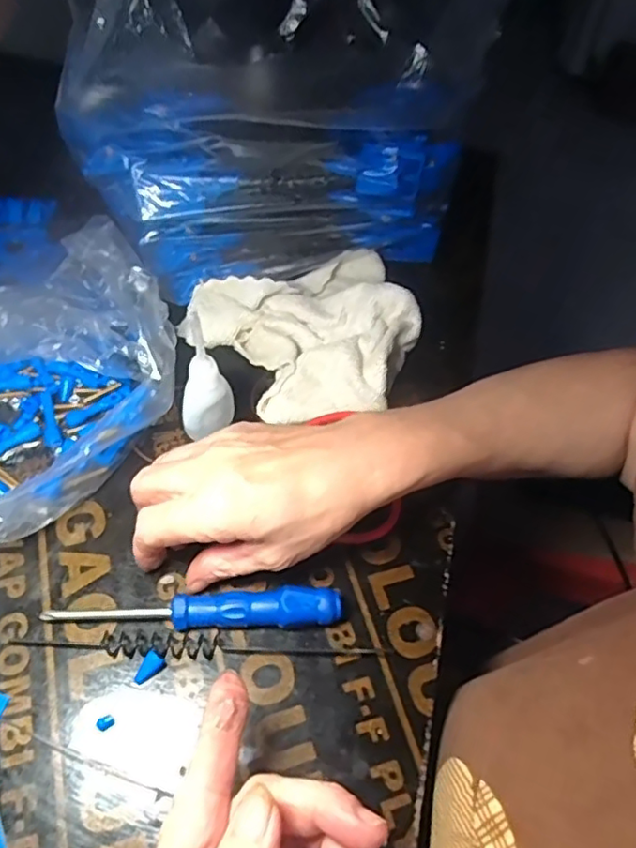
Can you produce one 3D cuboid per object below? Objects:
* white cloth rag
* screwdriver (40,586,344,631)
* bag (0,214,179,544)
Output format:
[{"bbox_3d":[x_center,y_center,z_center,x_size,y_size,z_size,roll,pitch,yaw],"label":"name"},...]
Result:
[{"bbox_3d":[-0.004,-0.066,0.416,0.158,0.040,0.132,-16,59,-15],"label":"white cloth rag"},{"bbox_3d":[-0.064,0.099,0.319,0.151,0.016,0.017,0,56,-5],"label":"screwdriver"},{"bbox_3d":[-0.173,-0.038,0.360,0.155,0.084,0.175,36,61,19],"label":"bag"}]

■ Task goal
Give back every entry in its exact wording, leaving the pictures out.

■ Task output
Can you produce one 3D cuboid per object below? Objects:
* white cloth rag
* screwdriver (40,586,344,631)
* bag (0,214,179,544)
Output format:
[{"bbox_3d":[x_center,y_center,z_center,x_size,y_size,z_size,roll,pitch,yaw],"label":"name"},...]
Result:
[{"bbox_3d":[-0.004,-0.066,0.416,0.158,0.040,0.132,-16,59,-15],"label":"white cloth rag"},{"bbox_3d":[-0.064,0.099,0.319,0.151,0.016,0.017,0,56,-5],"label":"screwdriver"},{"bbox_3d":[-0.173,-0.038,0.360,0.155,0.084,0.175,36,61,19],"label":"bag"}]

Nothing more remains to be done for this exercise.